Take, for example, one of our customers who started getting warnings on their Ads account over three years ago. These warnings said, is essence, that your advert is disapproved because you breaking our policies.

Three years on, these warnings still appear. This is despite numerous attempts to fix it, an escalation to the review teams and a formal letter from their Industry body to Google. And Google even agreeing that it was a computer issue and that these warnings were false flags. But still they get them, every month and always about the same thing.

Their issue? One word in their advertising can be used to describe two different things. This is not unusual in the English language and native speakers generally recognise homonyms from the context in which they are used. As an example, if I told you ‘my dog likes to bark at bark when we go for a walk in the forest’, you’d know what I mean. But can a machine make sense of this? Apparently not, as evidenced by the warnings our customer still gets, to this day.

According to the machine, their ads are still ‘enabling dishonest behvior’[sic] despite doing nothing of the sort. I’ve had to anonymise the customer and their issue as the despite with Google is still ongoing, but why should anyone have to spend three years of their life fighting a machine? It’s soul destroying.
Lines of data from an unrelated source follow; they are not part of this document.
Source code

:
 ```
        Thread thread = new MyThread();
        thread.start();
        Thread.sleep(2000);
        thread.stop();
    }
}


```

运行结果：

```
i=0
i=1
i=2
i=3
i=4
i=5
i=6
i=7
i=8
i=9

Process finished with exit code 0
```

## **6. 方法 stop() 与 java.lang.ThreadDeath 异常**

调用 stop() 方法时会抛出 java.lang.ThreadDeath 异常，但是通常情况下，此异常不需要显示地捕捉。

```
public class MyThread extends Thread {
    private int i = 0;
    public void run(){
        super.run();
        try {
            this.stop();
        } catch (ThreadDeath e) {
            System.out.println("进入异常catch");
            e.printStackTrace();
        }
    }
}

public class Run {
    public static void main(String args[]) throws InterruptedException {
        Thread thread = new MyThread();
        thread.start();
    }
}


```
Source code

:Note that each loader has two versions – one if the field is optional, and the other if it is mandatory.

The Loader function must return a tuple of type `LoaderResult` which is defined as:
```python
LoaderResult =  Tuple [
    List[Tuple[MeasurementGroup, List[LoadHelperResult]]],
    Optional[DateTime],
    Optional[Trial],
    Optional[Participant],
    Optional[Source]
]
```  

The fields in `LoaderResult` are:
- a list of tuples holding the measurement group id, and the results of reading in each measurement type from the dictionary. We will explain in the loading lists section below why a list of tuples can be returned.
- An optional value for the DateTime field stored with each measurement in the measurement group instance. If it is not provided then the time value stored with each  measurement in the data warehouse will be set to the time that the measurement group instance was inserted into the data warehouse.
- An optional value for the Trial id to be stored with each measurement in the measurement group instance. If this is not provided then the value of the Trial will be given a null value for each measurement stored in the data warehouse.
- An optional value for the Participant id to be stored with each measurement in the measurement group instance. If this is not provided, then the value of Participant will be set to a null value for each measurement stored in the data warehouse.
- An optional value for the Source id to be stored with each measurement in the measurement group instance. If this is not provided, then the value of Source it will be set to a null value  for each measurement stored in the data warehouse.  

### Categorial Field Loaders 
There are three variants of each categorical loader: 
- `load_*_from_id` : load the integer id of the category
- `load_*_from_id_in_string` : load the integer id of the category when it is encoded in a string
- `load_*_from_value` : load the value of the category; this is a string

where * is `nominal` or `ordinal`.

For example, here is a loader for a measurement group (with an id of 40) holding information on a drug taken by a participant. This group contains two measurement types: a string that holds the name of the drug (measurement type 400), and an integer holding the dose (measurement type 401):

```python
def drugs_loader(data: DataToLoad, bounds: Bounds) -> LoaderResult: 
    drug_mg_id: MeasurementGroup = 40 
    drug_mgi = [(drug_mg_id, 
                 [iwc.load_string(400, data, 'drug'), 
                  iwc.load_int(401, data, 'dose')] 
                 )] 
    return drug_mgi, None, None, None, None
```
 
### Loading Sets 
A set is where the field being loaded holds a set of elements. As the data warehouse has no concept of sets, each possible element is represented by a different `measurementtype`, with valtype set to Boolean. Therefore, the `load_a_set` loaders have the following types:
And this is why the new announcement from Google fills me with dread. I appreciate that it is being done for the right reasons and that the people working within Google have though this through. I also appreciate that it will stop large swathes of those who attempt to hijack Google search for nefarious means. But I worry greatly about the collateral damage about to be done to firms on the periphery. Our customer relies almost solely on paid advertising to survive every month. If ‘computer says no’ three times under this new system and their account is blocked, it will destroy a thirty year old successful business employing dozens of staff. Despite the appeals process and the honest attempts by Google to reassure people that this is a good thing, they have forgotten to include Murphy’s Law; ‘if it can go wrong, it will’.

And when it does, all that will be left to do is to rage against the machine.